La lista delle società che hanno avviato aumenti sarebbe con i nomi appena citati già abbastanza piena e prestigiosa, ma con ogni probabilità è destinata ad allungarsi ulteriormente nei prossimi mesi. Se allargassimo l’analisi all’Europa scopriremmo poi che il fenomeno non è esclusivamente italiano, ma largamente diffuso in tutti i listini europei. Una tale concentrazione di operazioni di rafforzamento patrimoniale in un periodo così breve è assolutamente inusuale e merita sicuramente qualche riflessione.
La prima e più ovvia è che si sta assistendo a uno dei tanti effetti della crisi finanziaria che ha posto alle aziende problemi che meno di un anno fa sarebbero stati facilmente evitati. I casi citati sono vari e gli aumenti sono diventati necessari per motivi diversi, ma oltre al comune denominatore della crisi, si possono ravvisare altri elementi comuni. Trovarsi improvvisamente con una domanda di prodotti o di servizi inaspettatamente più bassa anche di molti punti percentuali rispetto alla norma mette la struttura finanziaria di qualsiasi impresa sotto stress, sia perché con meno ricavi diventa più difficile onorare le scadenze del debito sia perché è facile ritrovarsi alle prese con un’esplosione imprevista del circolante.
Questa però è la causa scatenante più immediata e “banale” e se ne possono aggiungere almeno altre due. Nel caso di Enel per esempio il notevole aumento del debito derivato dall’acquisizione di Endesa (che ha di fatto cambiato il volto della società) sarebbe stato probabilmente innocuo se non fosse cambiato radicalmente l’approccio del mercato e degli investitori nei confronti di certi livelli di leva. Ciò che prima era ampiamente tollerato o considerato auspicabile è diventato improvvisamente uno straordinario elemento di debolezza, oltre che fonte inesauribile di preoccupazioni. Per questo dopo mesi di rumours e voci Enel si è affrettata a ricorrere al mercato per evitare probabili downgrade del debito.
Alcune società invece si sono trovate improvvisamente “fuori mercato”, dopo essere state abituate per anni a condurre la propria attività con certi (alti) livelli di debito e la pressione delle banche creditrici, a vario titolo (nel caso di rottura dei covenant l’aumento può diventare d’obbligo), è stata tale che si è dovuta cambiare la modalità stessa con cui si era operato fino a pochi mesi prima.

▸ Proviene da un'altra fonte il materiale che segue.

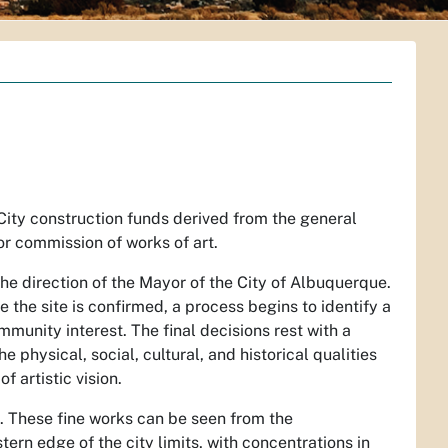
 City construction funds derived from the general
r commission of works of art.
he direction of the Mayor of the City of Albuquerque.
e the site is confirmed, a process begins to identify a
munity interest. The final decisions rest with a
physical, social, cultural, and historical qualities
 artistic vision.
on. These fine works can be seen from the
ern edge of the city limits, with concentrations in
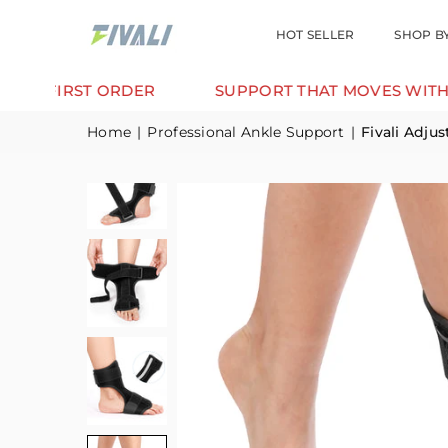
HOT SELLER
SHOP B
RST ORDER
SUPPORT THAT MOVES WITH YOU.
Home
|
Professional Ankle Support
|
Fivali Adju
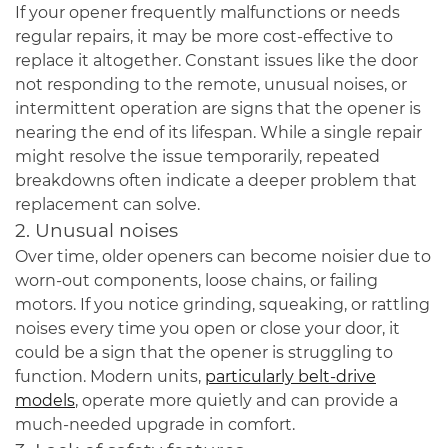
If your opener frequently malfunctions or needs
regular repairs, it may be more cost-effective to
replace it altogether. Constant issues like the door
not responding to the remote, unusual noises, or
intermittent operation are signs that the opener is
nearing the end of its lifespan. While a single repair
might resolve the issue temporarily, repeated
breakdowns often indicate a deeper problem that
replacement can solve.
2. Unusual noises
Over time, older openers can become noisier due to
worn-out components, loose chains, or failing
motors. If you notice grinding, squeaking, or rattling
noises every time you open or close your door, it
could be a sign that the opener is struggling to
function. Modern units,
particularly belt-drive
models
, operate more quietly and can provide a
much-needed upgrade in comfort.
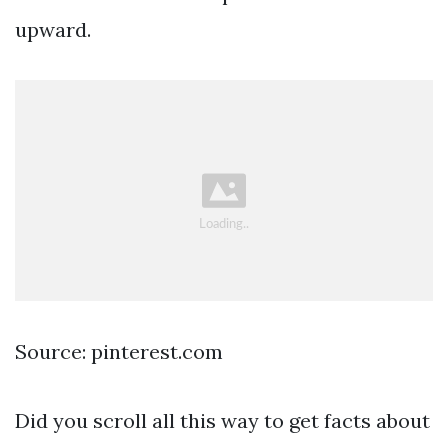
upward.
Source: pinterest.com
Did you scroll all this way to get facts about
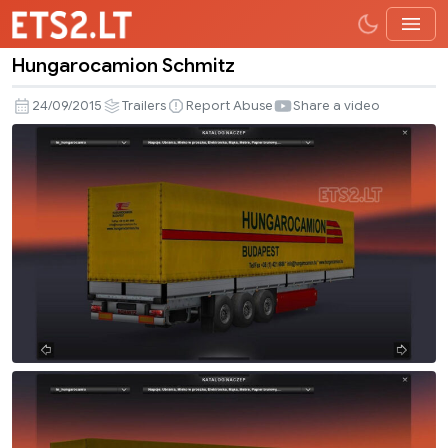
Hungarocamion Schmitz
Hungarocamion
Schmitz
24/09/2015
Trailers
Report Abuse
Share a video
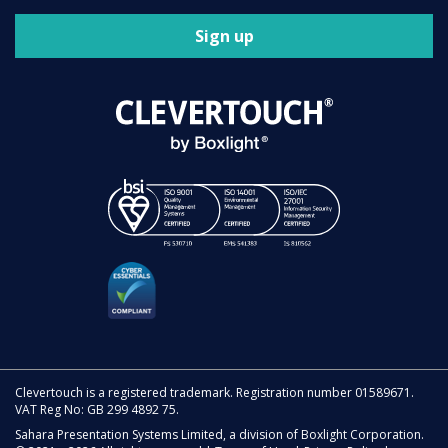
Sign up
Clevertouch is a registered trademark. Registration number 01589671.
VAT Reg No: GB 299 4892 75.
Sahara Presentation Systems Limited, a division of Boxlight Corporation.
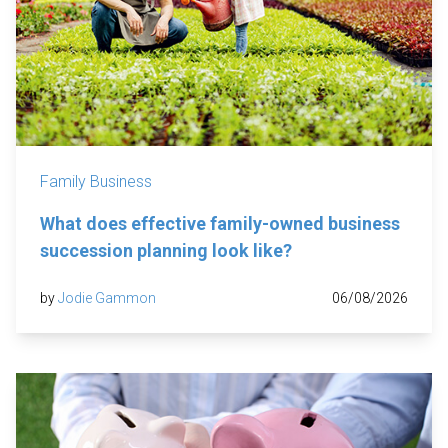
Family Business
What does effective family-owned business
succession planning look like?
by
Jodie Gammon
06/08/2026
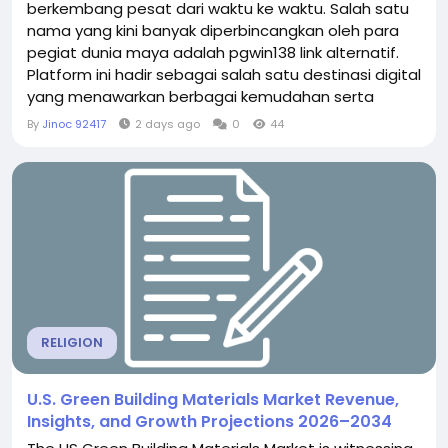
berkembang pesat dari waktu ke waktu. Salah satu
nama yang kini banyak diperbincangkan oleh para
pegiat dunia maya adalah pgwin138 link alternatif.
Platform ini hadir sebagai salah satu destinasi digital
yang menawarkan berbagai kemudahan serta
pengalaman berselancar yang menyenangkan bagi
By
Jinoc 92417
2 days ago
0
44
para penggunanya. Di tengah ketatnya persaingan
situs daring saat ini, pemahaman yang baik
mengenai sebuah platform tentu menjadi hal
penting sebelum Anda...
RELIGION
U.S. Green Building Materials Market Revenue,
Insights, and Growth Projections 2026–2034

Tanto debito in caso di attività profittevole, specie nel breve periodo, non fa altro che aumentare i ritorni dell’azionista ma per ovvi motivi rende la società più esposta ai rischi derivanti da momenti di incertezza e recessione.
A ben vedere e fatte le debite eccezioni non sono quindi solo le banche e le istituzioni finanziarie ad aver calcato troppo la mano con l’assunzione di rischi insostenibili nel medio-lungo periodo o ad essersi trovate impreparate e inadeguate alle mutate condizioni di mercato; anzi parte del mondo produttivo o della cosiddetta economia reale si è scoperta contagiata dallo stesso morbo che ha afflitto gran parte della finanza planetaria.
Anche in questo caso non tutti i problemi si sono ancora manifestati e gli aumenti di capitale saranno probabilmente una costante nei prossimi mesi; come per il sistema finanziario poi non si potrà tirare il sospiro di sollievo finale prima che ci si sia definitivamente assestati su nuovi e meno rischiosi modi di operare. L’unica magra consolazione è che il sistema di piccole e medie imprese italiano dopo essere stato accusato di arretratezza e provincialismo non ha mai, nemmeno negli ultimi anni, perso il proprio sano sospetto verso debiti ingiustificati e operazioni finanziarie stranamente alla moda.